■ **To-do item**: Update the source text in the records below by replacing "README" with "CONTRIBUTING.md" and leaving everything else unchanged. Leave the pictures out of your answer.

[Material for the task — start]

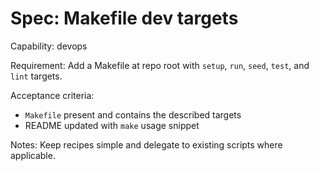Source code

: <!-- OPENSPEC:START -->

# Spec: Makefile dev targets

Capability: devops

Requirement: Add a Makefile at repo root with `setup`, `run`, `seed`, `test`, and `lint` targets.

Acceptance criteria:

- `Makefile` present and contains the described targets
- README updated with `make` usage snippet

Notes: Keep recipes simple and delegate to existing scripts where applicable.

<!-- OPENSPEC:END -->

[Material for the task — finish]

■ **Exercise solution**:
Source code

: <!-- OPENSPEC:START -->

# Spec: Makefile dev targets

Capability: devops

Requirement: Add a Makefile at repo root with `setup`, `run`, `seed`, `test`, and `lint` targets.

Acceptance criteria:

- `Makefile` present and contains the described targets
- CONTRIBUTING.md updated with `make` usage snippet

Notes: Keep recipes simple and delegate to existing scripts where applicable.

<!-- OPENSPEC:END -->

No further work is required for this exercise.